Universal decay rule for reduced widths

TL;DR

This paper introduces a universal decay rule linking reduced widths to the fragmentation potential, unifying various decay processes and explaining empirical rules through a common theoretical framework.

Contribution

It derives a linear relation between the logarithm of reduced width squared and the fragmentation potential, providing a unified understanding of decay systematics and empirical rules.

Findings

Linear relation between log of reduced width squared and fragmentation potential.

Universal decay rule applicable to multiple emission processes.

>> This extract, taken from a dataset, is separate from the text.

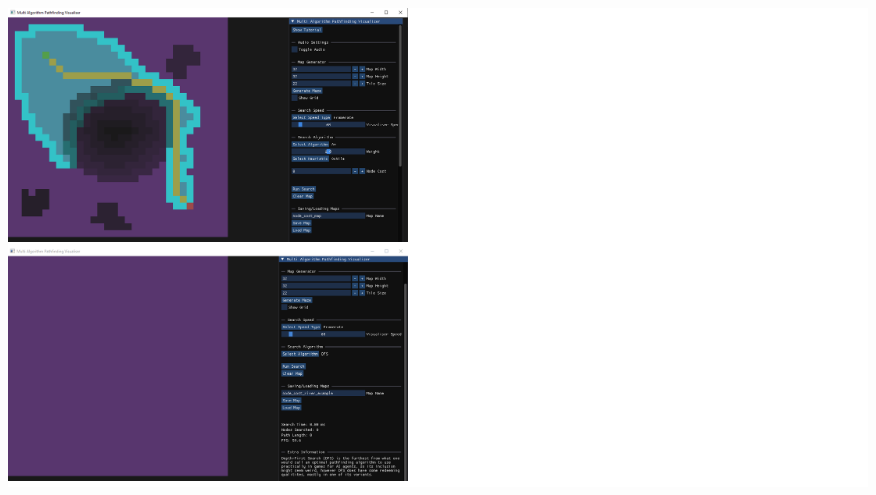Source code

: <img src="readme_images/mapv4.png" alt="alt" width="400"/>
<br>
<img src="readme_images/mapv_g2.gif" alt="alt" width="400"/>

Explanation of empirical rules like Viola-Seaborg and Blendowke scaling.

Abstract

Emission processes including $\alpha$-decay, heavy cluster decays, proton and di-proton emission are analyzed in terms of the well known factorisation between the penetrability and reduced width. By using a shifted harmonic oscilator plus Coulomb cluster-daughter interaction it is possible to derive a linear relation between the logarithm of the reduced width squared and the fragmentation potential, defined as the difference between the Coulomb barrier and Q-value. This relation is fulfilled with a good accuracy for transitions between ground states, as well as for most $\alpha$-decays to low lying $2^+$ excited states. The well known Viola-Seaborg rule, connecting half lives with the Coulomb parameter and the product between fragment charge numbers, as well as the Blendowke scalling rule connecting the spectroscopic factor with the mass number of the emitted cluster, can be easily understood in terms of the fragmentation potential. It is shown that the recently evidenced two regions in the dependence of reduced proton half-lives versus the Coulomb parameter are directly connected with the corresponding regions of the fragmentation potential.